|Virginia Offenders Train for Wastewater Treatment Jobs|
|By Virginia Department of Corrections|
Little more than two years ago, VA DOC created the Wastewater Apprenticeship Program, which allows offenders to reenter their communities with a professional license qualifying them as a treatment plant operator. There are four classifications, each with progressively more rigorous requirements.
Nottoway Treatment Plant Operator Robbie Jones
with a wastewater apprentice.
The program is the brainchild of Environmental Services Unit Director Tim Newton, who saw it as a way to facilitate the agency’s reentry efforts by preparing offenders for work opportunities in what has become something of a growth industry.
The growth has come in the form of regulations. “Every community, large or small, has wastewater treatment needs,” explained Nottoway Correctional Center Treatment Plant Operator Robbie Jones. There are many jobs available, and these jobs require increasingly stringent credentials.
“People don’t realize how much it takes. A lot of science and math goes into wastewater operation.”, Jones added. To train the offenders, VA DOC offers classroom and computer course work sanctioned by the Virginia Department of Professional and Occupational Regulation (DPOR).
Eleven apprentices have completed the year-long program, and ten have passed the Class 4 wastewater certification and received an operator’s license. One offender has advanced and earned a Class 3 certification, and at least one former offender now works at a wastewater treatment facility in his community.
To complete their apprenticeship, applicants must survive an interview panel, navigate a fact-finding conference, submit a variety of paperwork, and document their hours in the classroom and at work.

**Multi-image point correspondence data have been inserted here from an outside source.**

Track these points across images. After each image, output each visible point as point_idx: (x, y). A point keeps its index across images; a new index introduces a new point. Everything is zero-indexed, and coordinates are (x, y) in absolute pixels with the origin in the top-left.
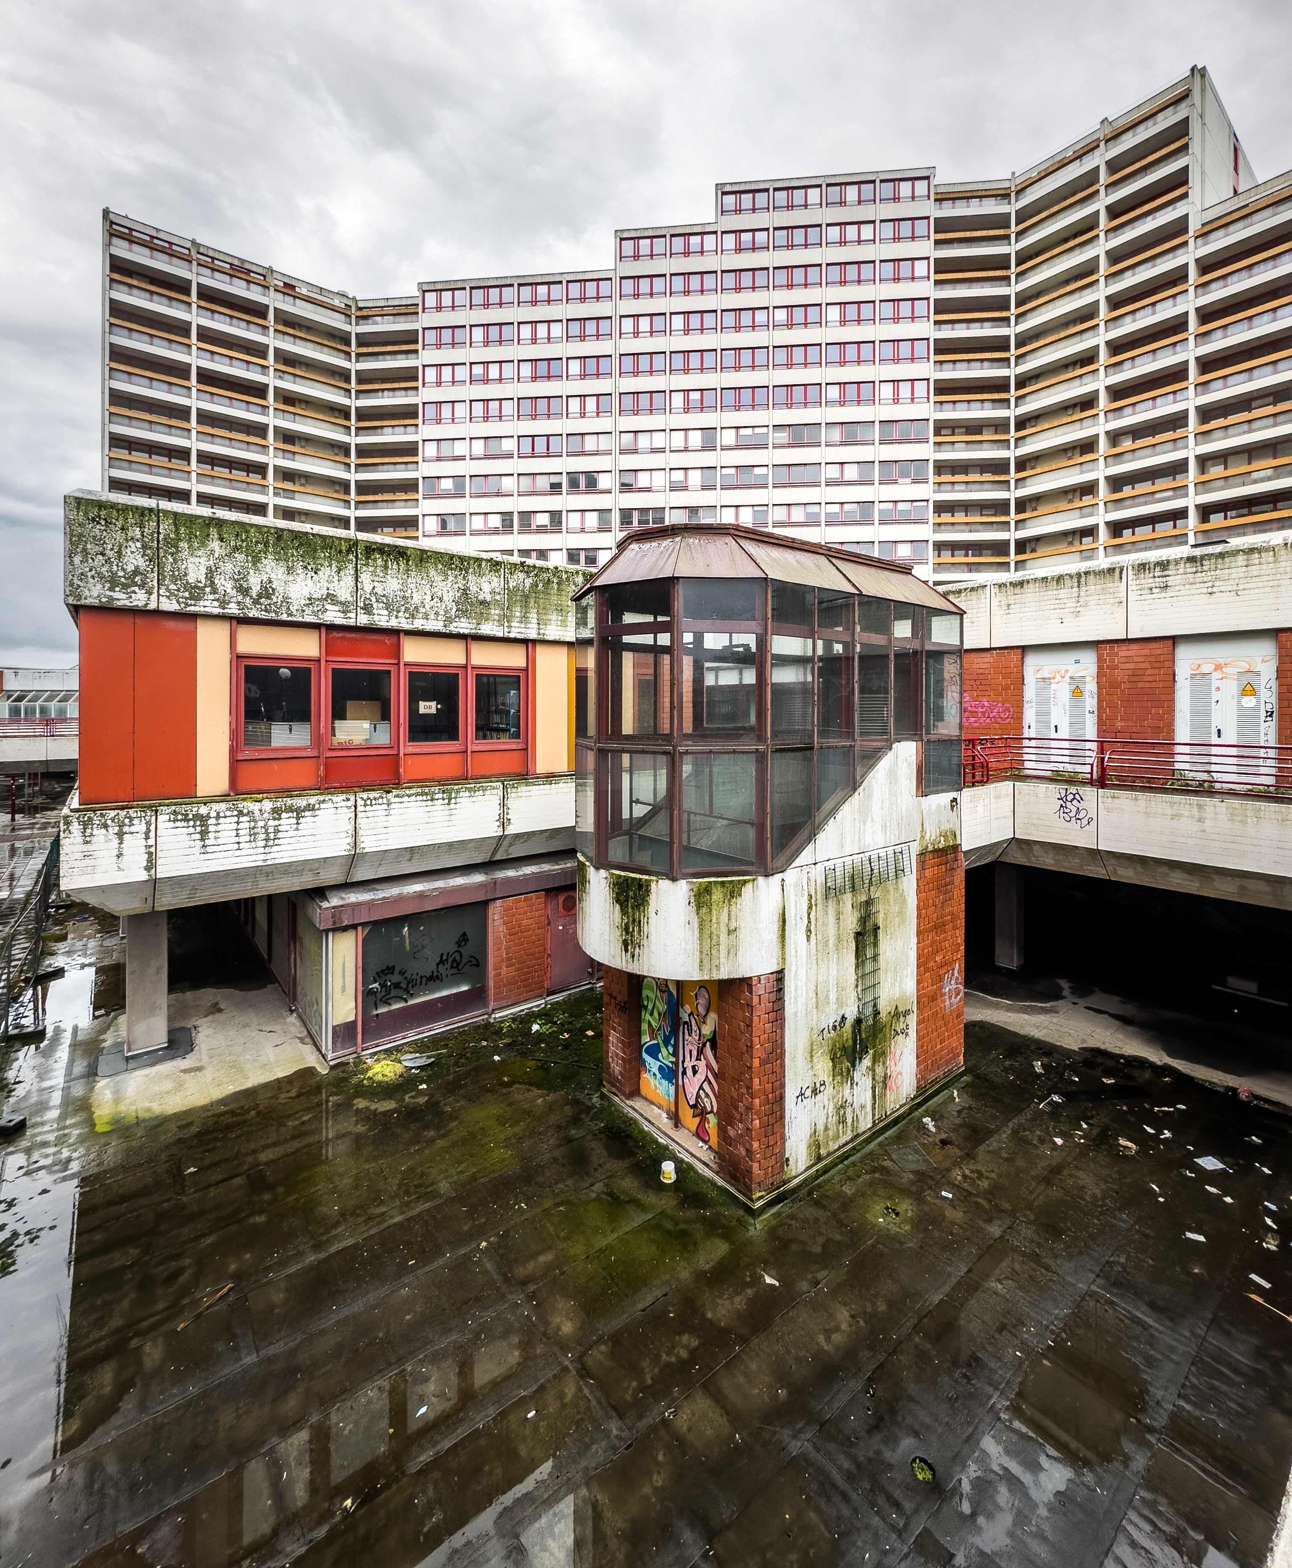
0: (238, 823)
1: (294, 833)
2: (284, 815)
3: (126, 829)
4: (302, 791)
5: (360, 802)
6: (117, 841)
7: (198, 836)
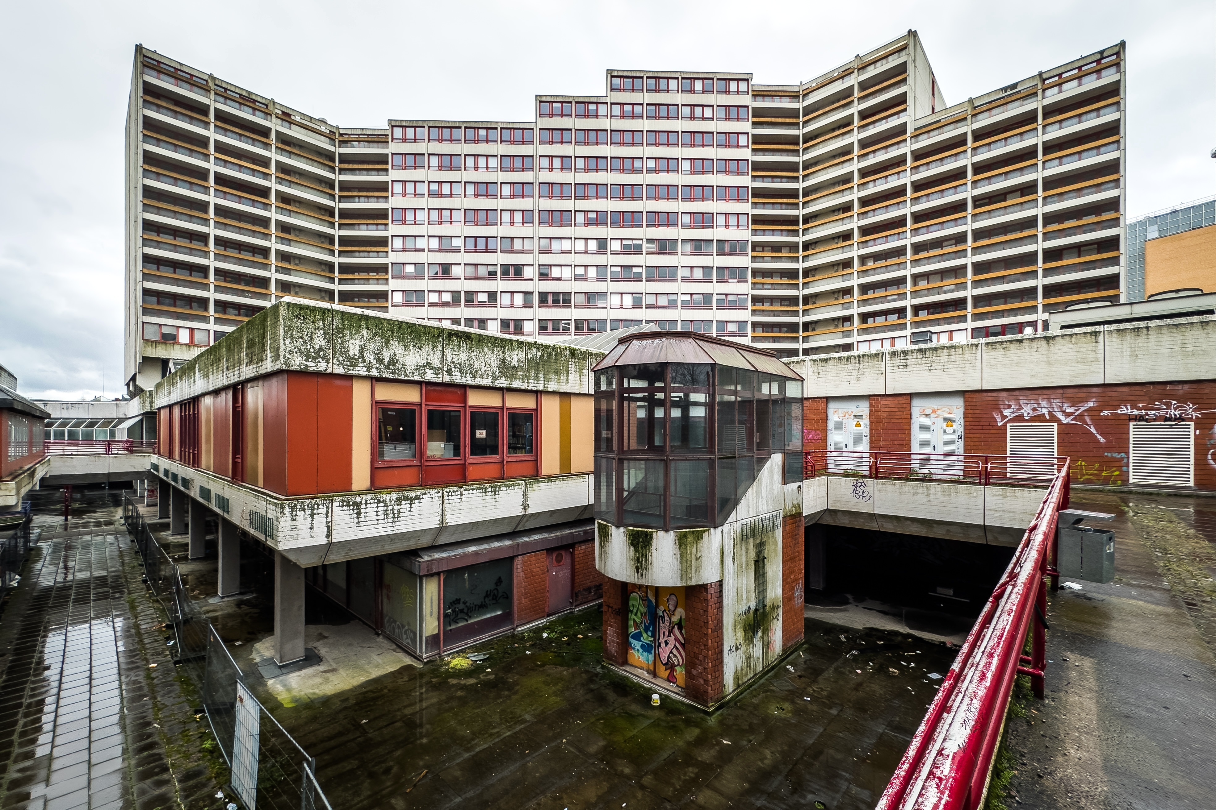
0: (377, 507)
1: (408, 514)
2: (403, 502)
3: (315, 511)
4: (412, 487)
5: (445, 494)
6: (310, 519)
7: (355, 516)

Apprentices learn about the many different types of wastewater facilities and array of problems that they might encounter. While much of the learning is the traditional combination of book study and on-the-job training, the apprentices also have access to computers, which, for security reasons, are standalone units without connections to the internet.
Offenders must apply and be accepted as apprentices. A high school diploma or GED is a prerequisite. “Many men are inspired by the program. They focus on earning their GED (while incarcerated) so they can qualify for the wastewater apprenticeship program,” Jones said.
Because the program is relatively new, few participants have completed the apprenticeship process.
The apprentices have all been deemed low security risks.
Violent and sexual offenders are not eligible for the program.
The apprenticeship program is offered at several prison sites in eastern and central Virginia. Soon, the program will expand to facilities in the western region.
The new program is quite popular, and part of the draw is the opportunity to work with state-of-the-art equipment.
But the primary attraction is the promise of future opportunities. “With a professional license, these men have a much better chance of getting a job when they return to their community,” Jones said. “This is a catalyst, an incentive to get the GED and then get into the apprenticeship program. This gives them a goal, and when they get their professional license and get out, they can get a job.”